▶ [DATA FOR THE TASK]:
::::::
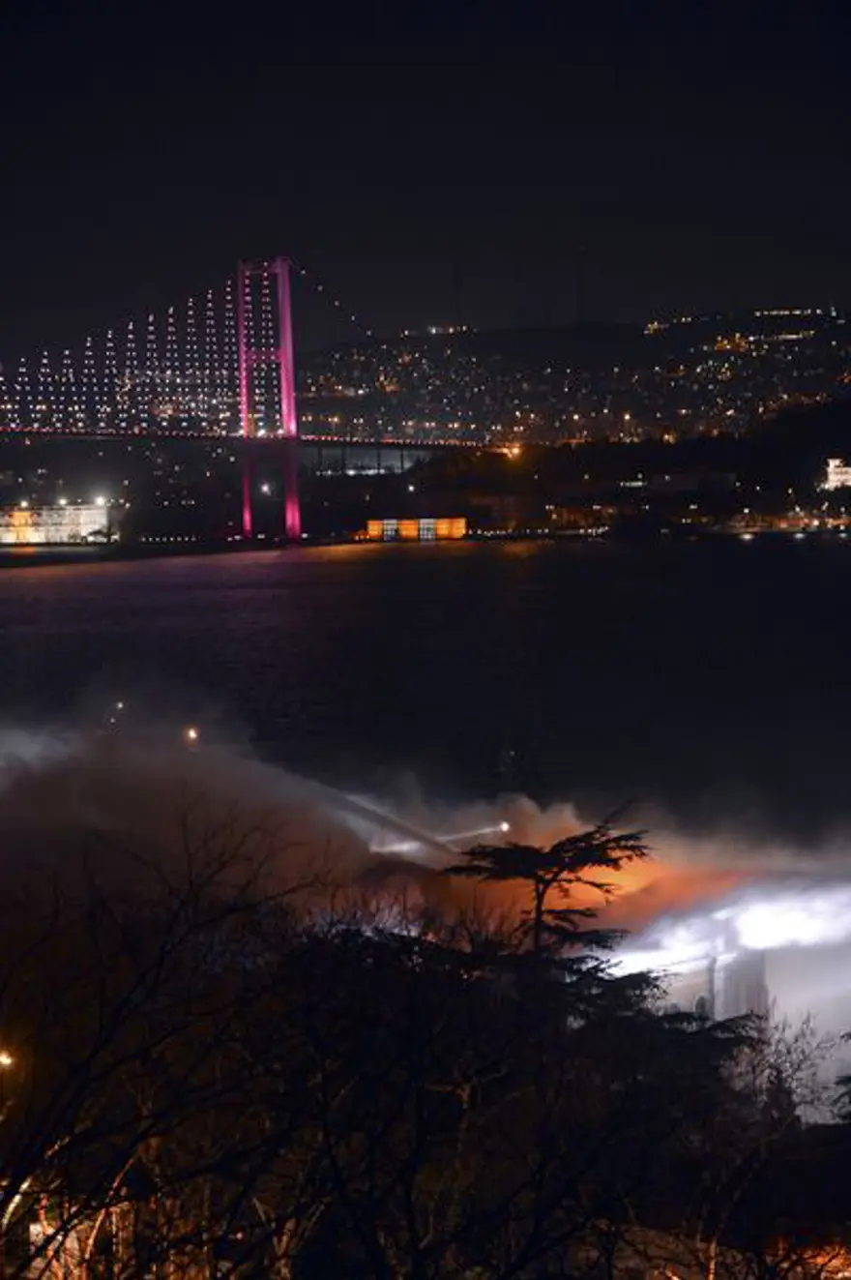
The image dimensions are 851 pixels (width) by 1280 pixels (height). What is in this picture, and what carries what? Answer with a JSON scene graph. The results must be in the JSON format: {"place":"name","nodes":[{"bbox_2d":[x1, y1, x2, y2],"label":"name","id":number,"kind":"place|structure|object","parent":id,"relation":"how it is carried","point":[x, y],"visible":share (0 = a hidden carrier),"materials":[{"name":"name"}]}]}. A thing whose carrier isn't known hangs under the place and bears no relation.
{"place":"outdoors","nodes":[
{"label":"outdoors","id":0,"kind":"place"},
{"bbox_2d":[0,501,112,545],"label":"building","id":1,"kind":"structure","parent":0,"point":[43,520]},
{"bbox_2d":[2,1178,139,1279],"label":"building","id":2,"kind":"structure","parent":0,"point":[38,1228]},
{"bbox_2d":[0,252,498,545],"label":"suspension bridge","id":3,"kind":"structure","parent":0,"point":[286,277],"materials":[{"name":"pink metal"}]},
{"bbox_2d":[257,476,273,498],"label":"lamp","id":4,"kind":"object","parent":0,"point":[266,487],"visible":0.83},
{"bbox_2d":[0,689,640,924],"label":"smoke cloud","id":5,"kind":"structure","parent":0,"point":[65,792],"materials":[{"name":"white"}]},
{"bbox_2d":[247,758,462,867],"label":"water jet","id":6,"kind":"object","parent":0,"point":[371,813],"visible":0.71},
{"bbox_2d":[364,516,469,541],"label":"building","id":7,"kind":"structure","parent":0,"point":[426,521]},
{"bbox_2d":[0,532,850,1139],"label":"river","id":8,"kind":"structure","parent":0,"point":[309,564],"materials":[{"name":"liquid"}]},
{"bbox_2d":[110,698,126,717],"label":"lamp","id":9,"kind":"object","parent":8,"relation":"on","point":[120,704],"visible":0.77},
{"bbox_2d":[183,724,201,744],"label":"lamp","id":10,"kind":"object","parent":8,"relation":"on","point":[192,734],"visible":0.7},
{"bbox_2d":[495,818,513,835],"label":"lamp","id":11,"kind":"object","parent":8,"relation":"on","point":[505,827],"visible":0.68,"materials":[{"name":"white"}]},
{"bbox_2d":[0,0,850,357],"label":"sky","id":12,"kind":"structure","parent":0,"point":[361,1],"materials":[{"name":"black"}]},
{"bbox_2d":[0,846,850,1279],"label":"hillside","id":13,"kind":"structure","parent":0,"point":[420,996],"materials":[{"name":"brown plant"}]},
{"bbox_2d":[0,1046,16,1071],"label":"street lamp","id":14,"kind":"object","parent":13,"relation":"on","point":[3,1060],"visible":0.63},
{"bbox_2d":[0,807,334,1279],"label":"bare tree","id":15,"kind":"object","parent":13,"relation":"on","point":[15,1188],"visible":1,"materials":[{"name":"brown plant"}]},
{"bbox_2d":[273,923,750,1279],"label":"tree","id":16,"kind":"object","parent":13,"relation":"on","point":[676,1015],"visible":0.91,"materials":[{"name":"black plant"}]},
{"bbox_2d":[443,817,652,977],"label":"tree","id":17,"kind":"object","parent":13,"relation":"on","point":[562,870],"visible":0.67,"materials":[{"name":"black plant"}]},
{"bbox_2d":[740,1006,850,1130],"label":"bare tree","id":18,"kind":"object","parent":13,"relation":"on","point":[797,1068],"visible":0.56,"materials":[{"name":"plant"}]},
{"bbox_2d":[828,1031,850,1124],"label":"tree","id":19,"kind":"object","parent":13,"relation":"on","point":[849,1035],"visible":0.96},
{"bbox_2d":[303,302,850,450],"label":"hill","id":20,"kind":"structure","parent":0,"point":[840,339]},
{"bbox_2d":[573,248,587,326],"label":"radio tower","id":21,"kind":"structure","parent":20,"relation":"on","point":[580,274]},
{"bbox_2d":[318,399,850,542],"label":"wooded shore","id":22,"kind":"structure","parent":0,"point":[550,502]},
{"bbox_2d":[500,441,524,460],"label":"street lamp","id":23,"kind":"object","parent":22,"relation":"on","point":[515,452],"visible":0.77,"materials":[{"name":"orange"}]},
{"bbox_2d":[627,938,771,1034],"label":"building","id":24,"kind":"structure","parent":0,"point":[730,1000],"materials":[{"name":"white stone"}]},
{"bbox_2d":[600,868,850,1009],"label":"smoke","id":25,"kind":"object","parent":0,"point":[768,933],"visible":0.8,"materials":[{"name":"white"}]},
{"bbox_2d":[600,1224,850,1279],"label":"building","id":26,"kind":"structure","parent":0,"point":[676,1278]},
{"bbox_2d":[824,456,850,489],"label":"building","id":27,"kind":"structure","parent":0,"point":[832,464],"materials":[{"name":"white"}]}
]}

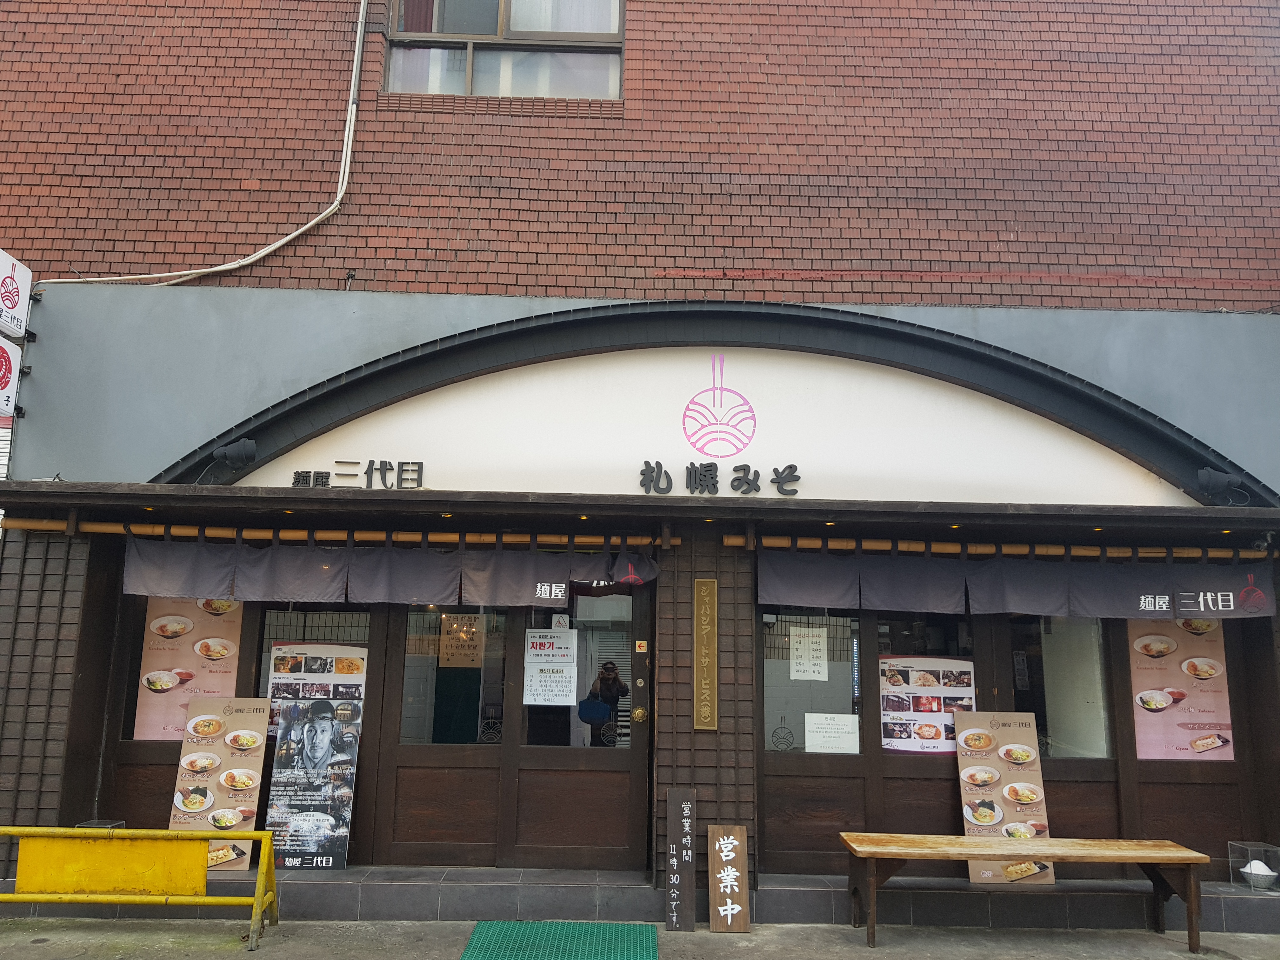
::::::
▶ [PROBLEM TO WORK ON]: Would you return all of the entries unchanged while omitting the images?

▶ [RESULT FOR THIS EXERCISE]:
The image dimensions are 851 pixels (width) by 1280 pixels (height). What is in this picture, and what carries what? Answer with a JSON scene graph. The results must be in the JSON format: {"place":"name","nodes":[{"bbox_2d":[x1, y1, x2, y2],"label":"name","id":number,"kind":"place|structure|object","parent":id,"relation":"how it is carried","point":[x, y],"visible":share (0 = a hidden carrier),"materials":[{"name":"name"}]}]}. A thing whose carrier isn't known hangs under the place and bears no relation.
{"place":"outdoors","nodes":[
{"label":"outdoors","id":0,"kind":"place"},
{"bbox_2d":[0,501,112,545],"label":"building","id":1,"kind":"structure","parent":0,"point":[43,520]},
{"bbox_2d":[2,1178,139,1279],"label":"building","id":2,"kind":"structure","parent":0,"point":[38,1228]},
{"bbox_2d":[0,252,498,545],"label":"suspension bridge","id":3,"kind":"structure","parent":0,"point":[286,277],"materials":[{"name":"pink metal"}]},
{"bbox_2d":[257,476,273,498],"label":"lamp","id":4,"kind":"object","parent":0,"point":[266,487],"visible":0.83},
{"bbox_2d":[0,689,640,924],"label":"smoke cloud","id":5,"kind":"structure","parent":0,"point":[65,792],"materials":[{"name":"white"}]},
{"bbox_2d":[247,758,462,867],"label":"water jet","id":6,"kind":"object","parent":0,"point":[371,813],"visible":0.71},
{"bbox_2d":[364,516,469,541],"label":"building","id":7,"kind":"structure","parent":0,"point":[426,521]},
{"bbox_2d":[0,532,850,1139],"label":"river","id":8,"kind":"structure","parent":0,"point":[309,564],"materials":[{"name":"liquid"}]},
{"bbox_2d":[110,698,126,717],"label":"lamp","id":9,"kind":"object","parent":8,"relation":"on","point":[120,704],"visible":0.77},
{"bbox_2d":[183,724,201,744],"label":"lamp","id":10,"kind":"object","parent":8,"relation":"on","point":[192,734],"visible":0.7},
{"bbox_2d":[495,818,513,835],"label":"lamp","id":11,"kind":"object","parent":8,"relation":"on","point":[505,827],"visible":0.68,"materials":[{"name":"white"}]},
{"bbox_2d":[0,0,850,357],"label":"sky","id":12,"kind":"structure","parent":0,"point":[361,1],"materials":[{"name":"black"}]},
{"bbox_2d":[0,846,850,1279],"label":"hillside","id":13,"kind":"structure","parent":0,"point":[420,996],"materials":[{"name":"brown plant"}]},
{"bbox_2d":[0,1046,16,1071],"label":"street lamp","id":14,"kind":"object","parent":13,"relation":"on","point":[3,1060],"visible":0.63},
{"bbox_2d":[0,807,334,1279],"label":"bare tree","id":15,"kind":"object","parent":13,"relation":"on","point":[15,1188],"visible":1,"materials":[{"name":"brown plant"}]},
{"bbox_2d":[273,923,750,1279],"label":"tree","id":16,"kind":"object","parent":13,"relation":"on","point":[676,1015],"visible":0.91,"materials":[{"name":"black plant"}]},
{"bbox_2d":[443,817,652,977],"label":"tree","id":17,"kind":"object","parent":13,"relation":"on","point":[562,870],"visible":0.67,"materials":[{"name":"black plant"}]},
{"bbox_2d":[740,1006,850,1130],"label":"bare tree","id":18,"kind":"object","parent":13,"relation":"on","point":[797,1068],"visible":0.56,"materials":[{"name":"plant"}]},
{"bbox_2d":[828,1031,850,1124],"label":"tree","id":19,"kind":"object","parent":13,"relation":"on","point":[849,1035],"visible":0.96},
{"bbox_2d":[303,302,850,450],"label":"hill","id":20,"kind":"structure","parent":0,"point":[840,339]},
{"bbox_2d":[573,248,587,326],"label":"radio tower","id":21,"kind":"structure","parent":20,"relation":"on","point":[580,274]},
{"bbox_2d":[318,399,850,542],"label":"wooded shore","id":22,"kind":"structure","parent":0,"point":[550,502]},
{"bbox_2d":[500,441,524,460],"label":"street lamp","id":23,"kind":"object","parent":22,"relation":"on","point":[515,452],"visible":0.77,"materials":[{"name":"orange"}]},
{"bbox_2d":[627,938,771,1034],"label":"building","id":24,"kind":"structure","parent":0,"point":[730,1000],"materials":[{"name":"white stone"}]},
{"bbox_2d":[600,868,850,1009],"label":"smoke","id":25,"kind":"object","parent":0,"point":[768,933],"visible":0.8,"materials":[{"name":"white"}]},
{"bbox_2d":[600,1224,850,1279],"label":"building","id":26,"kind":"structure","parent":0,"point":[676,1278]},
{"bbox_2d":[824,456,850,489],"label":"building","id":27,"kind":"structure","parent":0,"point":[832,464],"materials":[{"name":"white"}]}
]}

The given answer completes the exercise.